Blind SQL Injection Scanner

Blind SQL Injection (Blind SQLi) vulnerabilities are a class of SQL Injection vulnerabilities, which can be leveraged by an attacker to exfiltrate data out of a database server (MySQL, MSSQL, Oracle, etc.). Blind SQL Injection attacks, while slightly harder for an attacker to pull off, expose the exact same threats that error-based and UNION-based SQL Injections do. Blind SQL Injection vulnerabilities may in some cases even lead to remote code execution (RCE). Once an attacker gains the ability to execute arbitrary code on an application, it’s much easier for that attacker to escalate their attack and do more damage, such as, for example, “pivoting” to other hosts on the internal network in order to steal sensitive data. Acunetix is a web security scanner designed to be lightning-fast and dead-simple to use while providing all the necessary features to manage and track vulnerabilities from discovery to resolution.

Acunetix scans for SQL Injection online including several variations of SQLi such as out-of-band SQL Injection. While many vulnerability scanners can find low-hanging vulnerabilities, Acunetix goes well beyond just the basics thanks to its advanced crawler and JavaScript engine called DeepScan. Thanks to DeepScan, Acunetix also has full support for modern single-page applications (SPAs) and can understand and fully test applications that rely on JavaScript frameworks like React, Angular, Ember, and Vue. This means Acunetix can understand an underpinning RESTful API when crawling a SPA. Since Acunetix can understand more than just JSON and XML, it can build a correct input scheme (an internal representation of web application input), which it may then rigorously test for SQL Injection, Cross-site Scripting, file inclusion, and other web application vulnerabilities.

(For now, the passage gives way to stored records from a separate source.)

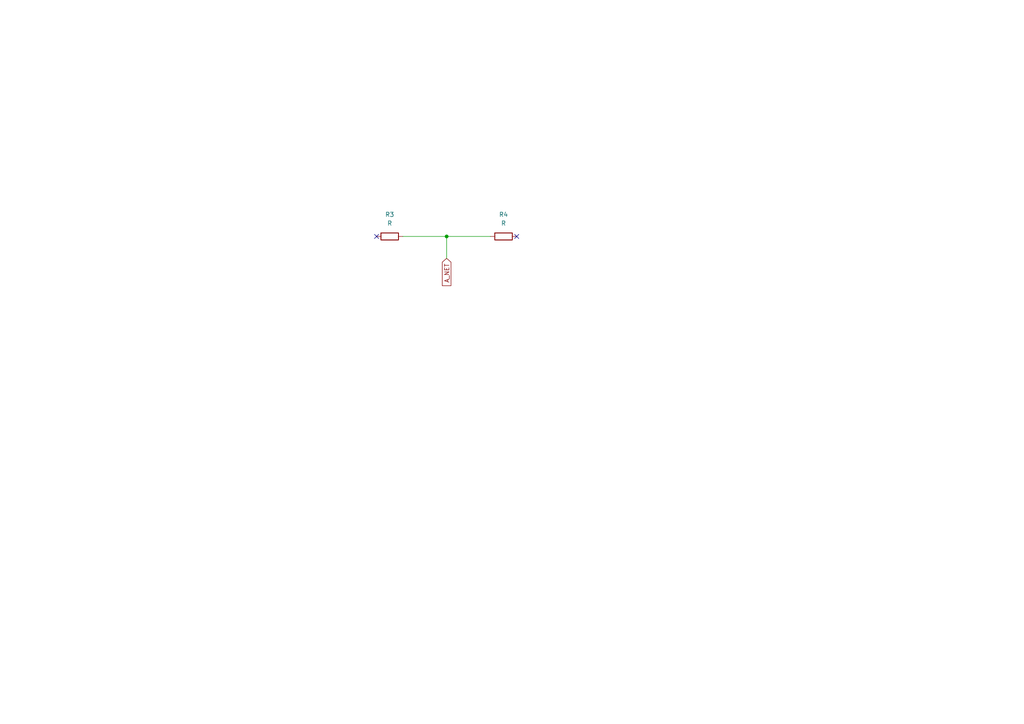
<source format=kicad_sch>
(kicad_sch
	(version 20240620)
	(generator "eeschema")
	(generator_version "8.99")
	(uuid "6efbd543-d9e6-40d5-9985-cbe8221e04b5")
	(paper "A4")
	
	(junction
		(at 129.54 68.58)
		(diameter 0)
		(color 0 0 0 0)
		(uuid "9be06346-589f-4b9d-82c8-8317945e5717")
	)
	(no_connect
		(at 149.86 68.58)
		(uuid "db2eb20f-75ed-4ba0-b21d-119943abd49e")
	)
	(no_connect
		(at 109.22 68.58)
		(uuid "dcb1b1ff-2a87-4cef-8589-1bfdb21cc289")
	)
	(wire
		(pts
			(xy 129.54 68.58) (xy 142.24 68.58)
		)
		(stroke
			(width 0)
			(type default)
		)
		(uuid "7a08618b-9e32-4a39-9292-fd1f3009bd8f")
	)
	(wire
		(pts
			(xy 129.54 68.58) (xy 129.54 74.93)
		)
		(stroke
			(width 0)
			(type default)
		)
		(uuid "b6ac3635-3829-4d67-a047-1a42e4ca0ff9")
	)
	(wire
		(pts
			(xy 116.84 68.58) (xy 129.54 68.58)
		)
		(stroke
			(width 0)
			(type default)
		)
		(uuid "e132e406-ea7e-4035-9f83-2ec4dfc80c7e")
	)
	(global_label "A_NET"
		(shape input)
		(at 129.54 74.93 270)
		(fields_autoplaced yes)
		(effects
			(font
				(size 1.27 1.27)
			)
			(justify right)
		)
		(uuid "df841051-5ce8-4473-b8b2-556c0cd93135")
		(property "Intersheetrefs" "${INTERSHEET_REFS}"
			(at 129.54 83.4185 90)
			(effects
				(font
					(size 1.27 1.27)
				)
				(justify right)
				(hide yes)
			)
		)
	)
	(symbol
		(lib_id "Device:R")
		(at 146.05 68.58 90)
		(unit 1)
		(exclude_from_sim no)
		(in_bom yes)
		(on_board yes)
		(dnp no)
		(fields_autoplaced yes)
		(uuid "4e8baf80-758e-40eb-ba65-5d112459944a")
		(property "Reference" "R4"
			(at 146.05 62.23 90)
			(effects
				(font
					(size 1.27 1.27)
				)
			)
		)
		(property "Value" "R"
			(at 146.05 64.77 90)
			(effects
				(font
					(size 1.27 1.27)
				)
			)
		)
		(property "Footprint" ""
			(at 146.05 70.358 90)
			(effects
				(font
					(size 1.27 1.27)
				)
				(hide yes)
			)
		)
		(property "Datasheet" "~"
			(at 146.05 68.58 0)
			(effects
				(font
					(size 1.27 1.27)
				)
				(hide yes)
			)
		)
		(property "Description" "Resistor"
			(at 146.05 68.58 0)
			(effects
				(font
					(size 1.27 1.27)
				)
				(hide yes)
			)
		)
		(pin "2"
			(uuid "93cc3cdb-088e-421e-b501-76d5ba19ec22")
		)
		(pin "1"
			(uuid "2d054537-2dfa-4d56-9f7c-0d7977c0a99c")
		)
		(instances
			(project "same_local_global_label"
				(path "/7df99c97-673d-40e6-b057-aca77b016307/e8449c08-f1e4-4195-9b34-1c9c4b63220e"
					(reference "R4")
					(unit 1)
				)
			)
		)
	)
	(symbol
		(lib_id "Device:R")
		(at 113.03 68.58 90)
		(unit 1)
		(exclude_from_sim no)
		(in_bom yes)
		(on_board yes)
		(dnp no)
		(fields_autoplaced yes)
		(uuid "5162a798-80b8-412e-b0b6-8fc67057fd6f")
		(property "Reference" "R3"
			(at 113.03 62.23 90)
			(effects
				(font
					(size 1.27 1.27)
				)
			)
		)
		(property "Value" "R"
			(at 113.03 64.77 90)
			(effects
				(font
					(size 1.27 1.27)
				)
			)
		)
		(property "Footprint" ""
			(at 113.03 70.358 90)
			(effects
				(font
					(size 1.27 1.27)
				)
				(hide yes)
			)
		)
		(property "Datasheet" "~"
			(at 113.03 68.58 0)
			(effects
				(font
					(size 1.27 1.27)
				)
				(hide yes)
			)
		)
		(property "Description" "Resistor"
			(at 113.03 68.58 0)
			(effects
				(font
					(size 1.27 1.27)
				)
				(hide yes)
			)
		)
		(pin "2"
			(uuid "0e0d0084-16ec-4b9f-a25e-4354533752b9")
		)
		(pin "1"
			(uuid "b8a98347-4a5e-487b-b7e7-3c9e267b7d61")
		)
		(instances
			(project "same_local_global_label"
				(path "/7df99c97-673d-40e6-b057-aca77b016307/e8449c08-f1e4-4195-9b34-1c9c4b63220e"
					(reference "R3")
					(unit 1)
				)
			)
		)
	)
)

</source>
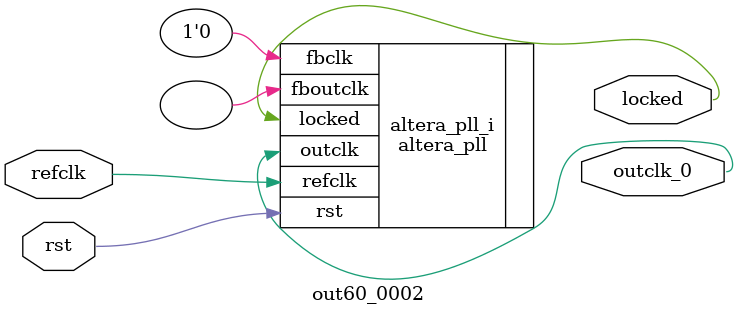
<source format=v>
`timescale 1ns/10ps
module  out60_0002(

	// interface 'refclk'
	input wire refclk,

	// interface 'reset'
	input wire rst,

	// interface 'outclk0'
	output wire outclk_0,

	// interface 'locked'
	output wire locked
);

	altera_pll #(
		.fractional_vco_multiplier("false"),
		.reference_clock_frequency("50.0 MHz"),
		.operation_mode("direct"),
		.number_of_clocks(1),
		.output_clock_frequency0("60.000000 MHz"),
		.phase_shift0("0 ps"),
		.duty_cycle0(50),
		.output_clock_frequency1("0 MHz"),
		.phase_shift1("0 ps"),
		.duty_cycle1(50),
		.output_clock_frequency2("0 MHz"),
		.phase_shift2("0 ps"),
		.duty_cycle2(50),
		.output_clock_frequency3("0 MHz"),
		.phase_shift3("0 ps"),
		.duty_cycle3(50),
		.output_clock_frequency4("0 MHz"),
		.phase_shift4("0 ps"),
		.duty_cycle4(50),
		.output_clock_frequency5("0 MHz"),
		.phase_shift5("0 ps"),
		.duty_cycle5(50),
		.output_clock_frequency6("0 MHz"),
		.phase_shift6("0 ps"),
		.duty_cycle6(50),
		.output_clock_frequency7("0 MHz"),
		.phase_shift7("0 ps"),
		.duty_cycle7(50),
		.output_clock_frequency8("0 MHz"),
		.phase_shift8("0 ps"),
		.duty_cycle8(50),
		.output_clock_frequency9("0 MHz"),
		.phase_shift9("0 ps"),
		.duty_cycle9(50),
		.output_clock_frequency10("0 MHz"),
		.phase_shift10("0 ps"),
		.duty_cycle10(50),
		.output_clock_frequency11("0 MHz"),
		.phase_shift11("0 ps"),
		.duty_cycle11(50),
		.output_clock_frequency12("0 MHz"),
		.phase_shift12("0 ps"),
		.duty_cycle12(50),
		.output_clock_frequency13("0 MHz"),
		.phase_shift13("0 ps"),
		.duty_cycle13(50),
		.output_clock_frequency14("0 MHz"),
		.phase_shift14("0 ps"),
		.duty_cycle14(50),
		.output_clock_frequency15("0 MHz"),
		.phase_shift15("0 ps"),
		.duty_cycle15(50),
		.output_clock_frequency16("0 MHz"),
		.phase_shift16("0 ps"),
		.duty_cycle16(50),
		.output_clock_frequency17("0 MHz"),
		.phase_shift17("0 ps"),
		.duty_cycle17(50),
		.pll_type("General"),
		.pll_subtype("General")
	) altera_pll_i (
		.rst	(rst),
		.outclk	({outclk_0}),
		.locked	(locked),
		.fboutclk	( ),
		.fbclk	(1'b0),
		.refclk	(refclk)
	);
endmodule


</source>
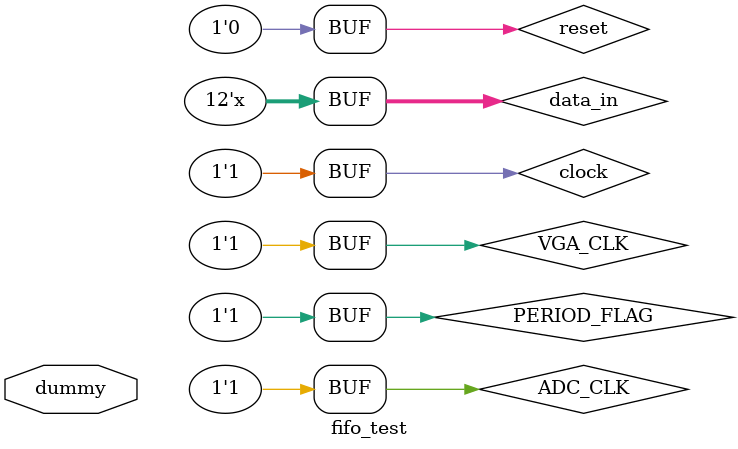
<source format=sv>
module fifo_test(input dummy);
reg clock,ADC_CLK,VGA_CLK;
reg [11:0]data_in;
wire fifo_full;
reg reset;
reg [9:0]xaxis;
reg PERIOD_FLAG;
reg waveform;
wire  [11:0]VGA_out;
//wire [7:0]VGA_screen_print;
reg [9:0]yaxis;
//ADC_CLK,
//VGA_CLK,
//data_in,
//Fifo_Full,
//reset,
//xaxis,
//PERIOD_FLAG,
//waveform,
//VGA_out,
//VGA_screen_print
Fifo test(clock,ADC_CLK,VGA_CLK,data_in,fifo_full,reset,xaxis,PERIOD_FLAG,waveform,VGA_out);
initial begin
clock = 0;
ADC_CLK= 0;
VGA_CLK = 0;
PERIOD_FLAG = 0;
data_in = 0;
reset = 0;
xaxis = 0;
waveform = 0;
end
always begin
#10;
clock <= 0;
#10 ;
clock <= 1;
end
always begin
#100;
ADC_CLK <= 0;
#100 ;
ADC_CLK <= 1;
end
always begin
#20;
VGA_CLK <= 0;
#20 ;
VGA_CLK <= 1;
end
always begin
#2400;
PERIOD_FLAG <= 1;
#100
PERIOD_FLAG <= 1;
end
always @(posedge VGA_CLK) begin
if (xaxis == 10'd793)
	xaxis <= 10'd0;
else 
	xaxis <=xaxis+10'd1;
end
always @(posedge VGA_CLK)begin
if (xaxis > 10'd638)
	waveform <= 0;
else
	waveform <= 1;
end
always begin
#100
data_in <= 12'd1000;
#100
data_in <= data_in +12'd40;
#100
data_in <= data_in +12'd40;
#100
data_in <= data_in +12'd40;
#100
data_in <= data_in +12'd40;
#100
data_in <= data_in +12'd40;
#100
data_in <= data_in +12'd40;
#100
data_in <= data_in +12'd40;
#100
data_in <= data_in +12'd40;
#100
data_in <= data_in +12'd40;
#100
data_in <= data_in +12'd40;
#100
data_in <= data_in +12'd40;
#100
data_in <= data_in +12'd40;
#100
data_in <= data_in -12'd40;
#100
data_in <= data_in -12'd40;
#100
data_in <= data_in -12'd40;
#100
data_in <= data_in -12'd40;
#100
data_in <= data_in -12'd40;
#100
data_in <= data_in -12'd40;
#100
data_in <= data_in -12'd40;
#100
data_in <= data_in -12'd40;
#100
data_in <= data_in -12'd40;
#100
data_in <= data_in -12'd40;
#100
data_in <= data_in -12'd40;
#100
data_in <= data_in -12'd40;
end
/*always begin
#10;
#100000;
data_out_request  <= 1;
#1000;
data_out_request <= 0;
end*/
endmodule

</source>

In addition to being a fully automated black box (no knowledge of back end code) vulnerability scanner, Acunetix also provides AcuSensor as part of its standard offering. AcuSensor is a an optional sensor for Java, ASP.NET, and PHP applications that can easily be deployed on the application back end. Once deployed, each SQL query is analysed while it is in execution by the scanner.

Finally, another problem that Acunetix solves, which many other web vulnerability scanners sorley lack, is the ability to produce great reports. After a vulnerability scan is complete, Acunetix can instantly generate a wide variety of technical, regulatory, and compliance reports such as PCI DSS, HIPAA, OWASP Top 10, and many others. Additionally, Acunetix also allows users to export discovered vulnerabilities to issue trackers such as Atlassian JIRA, GitHub, GitLab, Mantis, Bugzilla, and Microsoft Team Foundation Server (TFS).